Marcus Evans event organizer, which will hold a series of risk management forums this year, noted that “enterprise risk management is pulling ahead in 2010 because of the economy and the fact that organizations need to have a transparent view of risk and performance across the organization.”
The even organizer said the global crisis in 2008 has made markets more challenging to risk management experts.
“Basic processes such as risk mapping, developing the risk profile, looking for the uncertain or for the risks that you probably felt would never appear are growing in importance. Risk-mitigation techniques can help you to evaluate what the consequences of the risk scenarios might be and steer your strategy forward and positively impact the organization’s operations,” it added.
On the other hand, more than two thirds of the surveyed organizations said they are better equipped to manage risk. The rest considered their risk management strategies as ineffective.
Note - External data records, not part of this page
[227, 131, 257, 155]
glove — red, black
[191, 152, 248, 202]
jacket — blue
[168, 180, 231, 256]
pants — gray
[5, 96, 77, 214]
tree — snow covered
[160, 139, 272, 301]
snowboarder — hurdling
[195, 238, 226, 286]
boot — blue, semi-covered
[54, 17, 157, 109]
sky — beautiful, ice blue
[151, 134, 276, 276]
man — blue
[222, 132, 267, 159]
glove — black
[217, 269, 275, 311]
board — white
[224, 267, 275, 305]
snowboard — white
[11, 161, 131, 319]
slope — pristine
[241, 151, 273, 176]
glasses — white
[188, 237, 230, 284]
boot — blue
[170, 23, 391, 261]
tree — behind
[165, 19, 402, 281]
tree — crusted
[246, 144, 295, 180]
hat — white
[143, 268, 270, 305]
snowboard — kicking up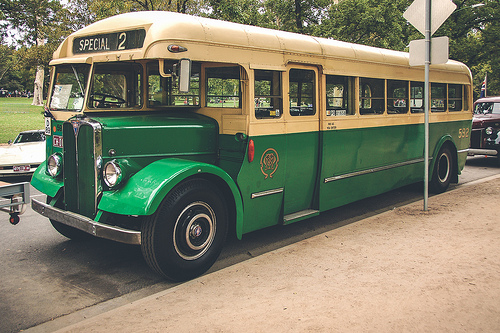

Further, the survey showed that eight in every ten organizations are bearing the brunt of changes in regulations in certain countries, including the requirement to keep higher levels of capital and liquidity ratios.
Of the organizations surveyed, 83 percent said they have chief risk officer in place who routinely reports to top levels in the management.
Deloitte said that while Exchange Rate Mechanism increases in value, the importance of information and technology in organizations has also escalated in terms of boosting risk management techniques following the 2008 crisis.